Rosalynn Carter made headlines when she re-wore a dress to the inaugural ball that she had previously worn to her husband’s gubernatorial inauguration. Critics said she was missing an opportunity to champion the American fashion industry, but to the Carters, the notion of re-wearing the dress enhanced their focus on modesty and frugality during a time of economic recession. Mrs. Carter no doubt bucked other trends set previously for the role of First Lady. Her dedication to advocating for mental health awareness, her testimony to Congress, and the president’s recognition of her leadership on the issue shaped the Office of First Lady as we know it today.

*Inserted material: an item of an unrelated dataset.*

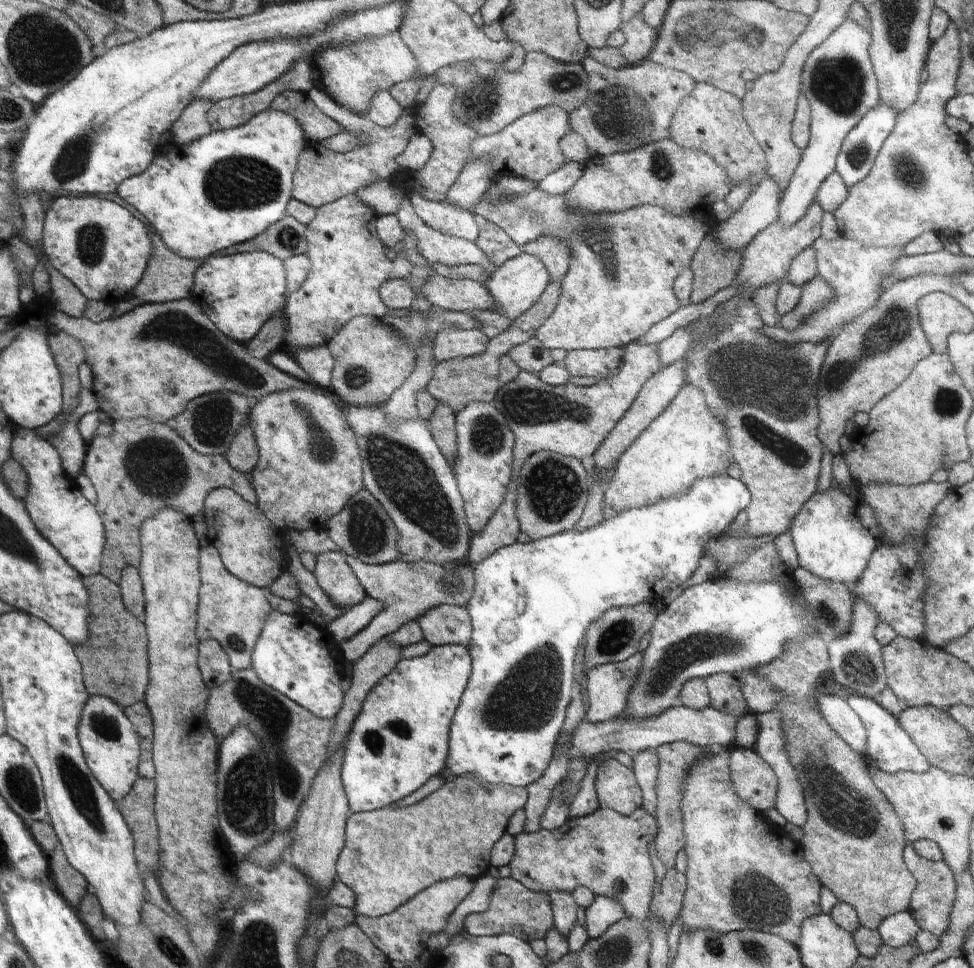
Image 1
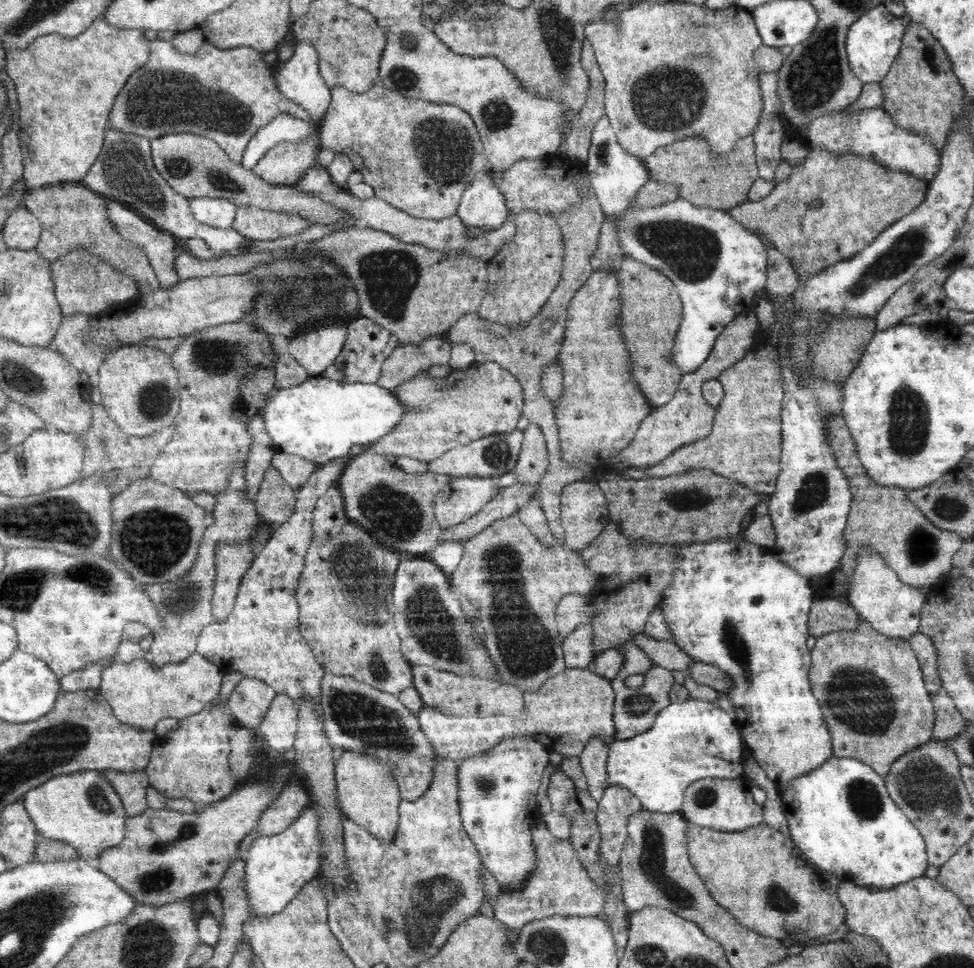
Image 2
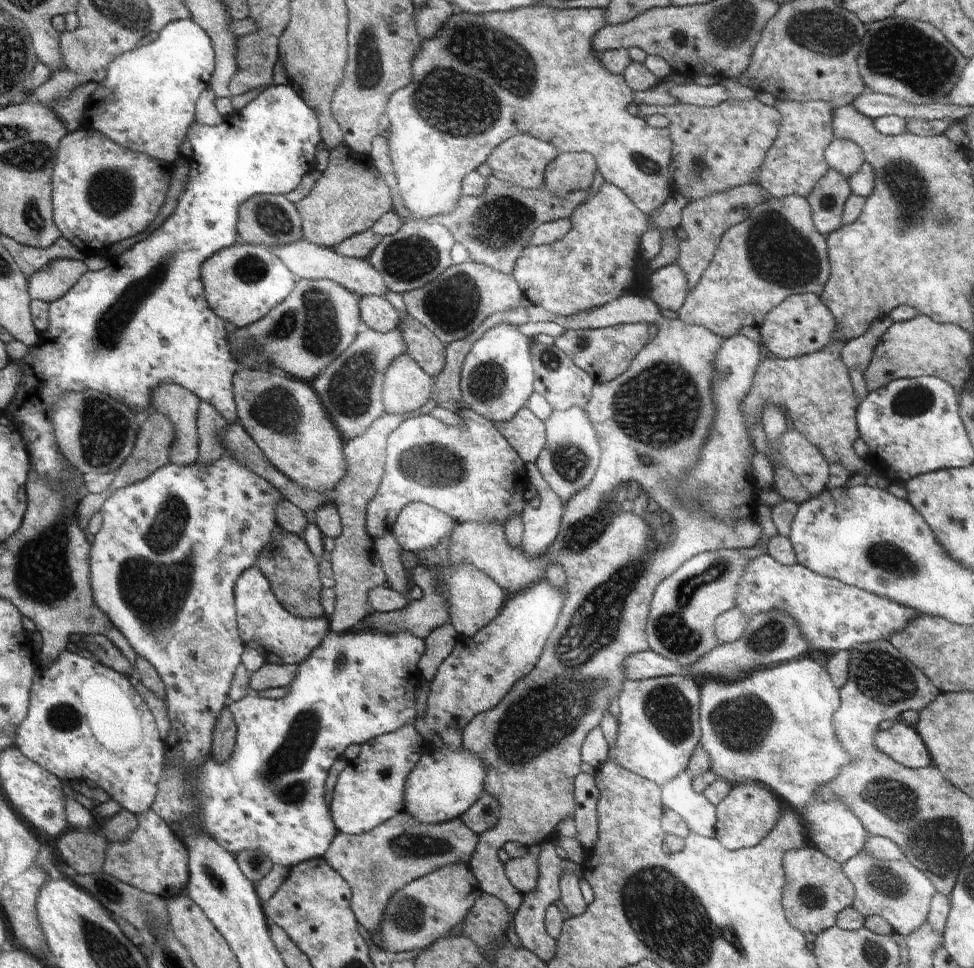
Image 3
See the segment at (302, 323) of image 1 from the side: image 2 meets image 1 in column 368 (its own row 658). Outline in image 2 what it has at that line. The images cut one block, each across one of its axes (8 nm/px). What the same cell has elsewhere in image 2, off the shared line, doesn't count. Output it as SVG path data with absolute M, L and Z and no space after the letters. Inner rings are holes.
M350 455L342 456L326 463L326 466L317 466L307 483L295 493L296 506L292 516L273 530L264 549L253 558L250 568L244 573L230 617L224 623L214 621L205 627L197 641L197 653L202 654L212 664L218 665L224 675L238 672L245 678L258 678L272 686L277 693L286 693L296 706L297 700L304 696L304 699L312 699L312 703L316 703L316 709L320 711L322 711L321 684L326 669L317 660L300 633L300 607L295 592L301 572L304 570L306 552L313 541L312 519L316 504L320 496L326 492L326 488L330 488L332 482L338 482L350 458Z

In May 2005, First Lady Laura Bush invited former First Lady Nancy Reagan to join her for the opening of an exhibit at the Kennedy Center that featured red dresses and suits worn by seven of America’s first ladies. The exhibit launched a national awareness campaign for women about heart disease sponsored by the National Institutes of Health. Bush had agreed to spearhead this health effort, using the symbol of a red dress to draw awareness of the number one killer of women. When the dresses traveled to the Reagan Library in 2007, Mrs. Bush accepted Reagan’s invitation to join her there. The public, who reportedly lambasted Reagan’s expensive taste as First Lady, was now lining up to see her clothes.
First Lady Michelle Obama used accessible fashion to heighten her appeal to middle America. She understood that fashion was a way to frame her own independence and would add to her portfolio while amplifying her husband’s agenda. Acknowledging the growing value and profile of the fashion industry, Michelle Obama hosted a Fashion Education Workshop at the White House, introducing the next generation of designers to the art of style as part of her Reach Higher initiative. The initiative worked to inspire all students in America to complete their education past high school and demonstrated a variety of options, from four-year colleges to trade schools and training programs.
This week, as leaders gather on the global stage in New York, let’s remember what’s really fashionable: moving communities, countries, and the world forward. Because First spouses are changing and improving the lives of the people they serve.